Answer: Each side of the original square paper was 42 inches long.
Explanation:
Let's start by using algebra to solve the problem.
Let x be the length of a side of the original square paper, in inches.
When Juan cut the paper vertically to make two rectangle pieces, he created two rectangles with different dimensions. However, we know that the perimeter of each rectangle is 63 inches.
The formula for the perimeter of a rectangle is:
Perimeter = 2 x Length + 2 x Width
We can use this formula to create two equations, one for each rectangle:
63 = 2L1 + 2W1
63 = 2L2 + 2W2
Since the original square paper was cut vertically, we know that the length and width of each rectangle must add up to x.
We can use this information to write two more equations:
L1 + W1 = x
L2 + W2 = x
Now we have four equations:
63 = 2L1 + 2W1
63 = 2L2 + 2W2
L1 + W1 = x
L2 + W2 = x
We have four equations and four unknowns (L1, W1, L2, W2), so we can solve for x.
First, let's simplify the equations by solving for one of the variables in terms of the others.

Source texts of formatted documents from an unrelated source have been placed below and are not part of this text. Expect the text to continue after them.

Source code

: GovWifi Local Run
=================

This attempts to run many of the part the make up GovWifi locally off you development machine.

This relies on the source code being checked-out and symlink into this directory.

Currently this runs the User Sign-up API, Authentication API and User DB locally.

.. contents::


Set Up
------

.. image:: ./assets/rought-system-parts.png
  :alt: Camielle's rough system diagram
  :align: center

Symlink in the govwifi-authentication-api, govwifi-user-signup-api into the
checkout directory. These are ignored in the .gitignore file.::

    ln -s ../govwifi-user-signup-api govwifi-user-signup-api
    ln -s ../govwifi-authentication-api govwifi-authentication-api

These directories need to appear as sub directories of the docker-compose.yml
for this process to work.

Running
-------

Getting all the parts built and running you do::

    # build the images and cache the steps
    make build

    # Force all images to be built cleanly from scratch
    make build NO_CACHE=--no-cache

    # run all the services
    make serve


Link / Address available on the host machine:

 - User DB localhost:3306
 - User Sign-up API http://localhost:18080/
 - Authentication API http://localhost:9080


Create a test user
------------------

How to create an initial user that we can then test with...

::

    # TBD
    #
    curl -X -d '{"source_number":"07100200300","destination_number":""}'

We can solve the equations for L1 and L2:
L1 = x - W1
L2 = x - W2
Now we can substitute these expressions into the perimeter equations:
63 = 2(x - W1) + 2W1
63 = 2(x - W2) + 2W2
Simplifying, we get:
63 = 2x + 2W1
63 = 2x + 2W2
Subtracting 2x from both sides of each equation, we get:
2W1 = 63 - 2x
2W2 = 63 - 2x
Dividing both sides of each equation by 2, we get:
W1 = (63 - 2x)/2
W2 = (63 - 2x)/2
Now we can substitute these expressions into the equations for L1 and L2:
L1 = x - (63 - 2x)/2
L2 = x - (63 - 2x)/2
Simplifying, we get:
L1 = (3x - 63)/2
L2 = (3x - 63)/2
Now we can use the fact that the perimeter of each rectangle is 63 inches to create one more equation:
2L1 + 2W1 = 63
Substituting in the expressions for L1 and W1, we get:
2[(3x - 63)/2] + [(63 - 2x)/2] = 63
Simplifying, we get:
3x = 126
Dividing both sides by 3, we get:
x = 42
Therefore, each side of the original square paper was 42 inches long.